Building from the previous document, where we removed the rows not pertaining to actual transactions, we continue to clean the data frame, concentrating here on missing values and possible duplicated rows.

- missing values (NAs)

In R missing values are coded as NA (Not Available), and they signify that, for whatever reason, a value in a cell has not been imputed like here for the Description and CustomerID columns.

df %>%
  filter(if_any(everything(), ~ is.na(.x))) %>%
  slice(4)

Our original data frame had this distribution of missing values.

df %>%
  summarise(across(everything(), ~ sum(is.na(.x)))) %>%
  tidyr::pivot_longer(cols = everything()) %>%
  left_join(df %>%
              summarise(across(everything(), ~ formattable::percent(mean(is.na(.x))))) %>%
              tidyr::pivot_longer(cols = everything()), by = "name") %>%
  rename(Column = name, "Total Number" = value.x, Percentage = value.y) %>%
  arrange(desc(`Total Number`))

While the one resulting from the cleaning procedure of the last document this one,

df_cleaned %>%
  summarise(across(everything(), ~ sum(is.na(.x)))) %>%
  tidyr::pivot_longer(cols = everything()) %>%
  left_join(df_cleaned %>%
              summarise(across(everything(), ~ formattable::percent(mean(is.na(.x))))) %>%
              tidyr::pivot_longer(cols = everything()), by = "name") %>%
  rename(Column = name, "Total Number" = value.x, Percentage = value.y) %>%
  arrange(desc(`Total Number`))

from where we can see that the manipulations we applied to the original data frame removed some NAs in the CustomerID column and all of them in the Description one, while adding 308 in Country, as we modified the Unspecified value to NA.
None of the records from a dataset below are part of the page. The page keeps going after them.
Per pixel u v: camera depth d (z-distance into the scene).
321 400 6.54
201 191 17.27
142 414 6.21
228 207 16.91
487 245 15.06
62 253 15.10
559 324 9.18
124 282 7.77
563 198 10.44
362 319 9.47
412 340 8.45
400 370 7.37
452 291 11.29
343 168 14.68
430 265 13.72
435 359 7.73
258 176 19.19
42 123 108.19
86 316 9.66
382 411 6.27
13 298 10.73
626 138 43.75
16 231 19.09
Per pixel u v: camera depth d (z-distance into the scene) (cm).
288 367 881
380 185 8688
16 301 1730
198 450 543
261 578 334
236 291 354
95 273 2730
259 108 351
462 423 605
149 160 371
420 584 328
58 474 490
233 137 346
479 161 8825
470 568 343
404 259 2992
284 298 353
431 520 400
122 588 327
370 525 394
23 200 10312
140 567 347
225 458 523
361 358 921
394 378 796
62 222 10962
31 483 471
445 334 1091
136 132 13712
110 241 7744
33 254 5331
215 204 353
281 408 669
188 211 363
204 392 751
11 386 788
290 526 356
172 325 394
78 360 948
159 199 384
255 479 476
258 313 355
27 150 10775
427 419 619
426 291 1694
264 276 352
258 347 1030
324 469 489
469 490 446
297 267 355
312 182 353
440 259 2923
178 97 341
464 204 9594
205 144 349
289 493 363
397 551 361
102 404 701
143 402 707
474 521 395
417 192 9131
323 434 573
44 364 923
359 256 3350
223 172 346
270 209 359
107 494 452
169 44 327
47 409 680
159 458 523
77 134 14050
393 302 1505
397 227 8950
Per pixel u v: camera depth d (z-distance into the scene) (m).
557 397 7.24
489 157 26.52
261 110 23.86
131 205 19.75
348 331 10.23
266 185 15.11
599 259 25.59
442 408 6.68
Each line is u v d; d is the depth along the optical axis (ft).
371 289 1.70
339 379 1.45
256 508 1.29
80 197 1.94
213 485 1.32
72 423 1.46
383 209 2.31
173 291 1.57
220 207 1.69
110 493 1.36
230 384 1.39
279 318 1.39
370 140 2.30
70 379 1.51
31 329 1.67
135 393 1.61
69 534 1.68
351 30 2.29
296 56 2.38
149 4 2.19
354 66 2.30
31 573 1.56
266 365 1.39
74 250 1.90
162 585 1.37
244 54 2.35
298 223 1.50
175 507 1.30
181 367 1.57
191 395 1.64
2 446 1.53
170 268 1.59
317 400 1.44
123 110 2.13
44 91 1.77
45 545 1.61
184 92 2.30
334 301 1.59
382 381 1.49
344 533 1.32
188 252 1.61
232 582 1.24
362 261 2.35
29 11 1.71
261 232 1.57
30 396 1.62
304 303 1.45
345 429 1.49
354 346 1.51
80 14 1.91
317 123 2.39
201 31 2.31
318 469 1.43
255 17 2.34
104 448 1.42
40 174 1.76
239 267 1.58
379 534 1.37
We also have to mention that removing NAs can modify tables seen in the last section of the previous document: more specifically this one where, for some countries, the number of customers decreases of one digit if we remove the missing values in the CustomerID column.

df_cleaned %>%
  count(Country, wt = n_distinct(CustomerID), sort = TRUE, name = "Number of Customers") %>%
  full_join(df_cleaned %>%
              filter(!is.na(CustomerID)) %>%
              count(Country, wt = n_distinct(CustomerID), name = "Number of Customers after Removing NAs"), by = "Country")

That is because NAs are counted as one value, like they are one actual CustomerID value, as we can see in the following table where we show their distribution for EIRE.

df_cleaned %>%
  filter(Country == "EIRE") %>%
  count(CustomerID, name = "Number of Occurrences")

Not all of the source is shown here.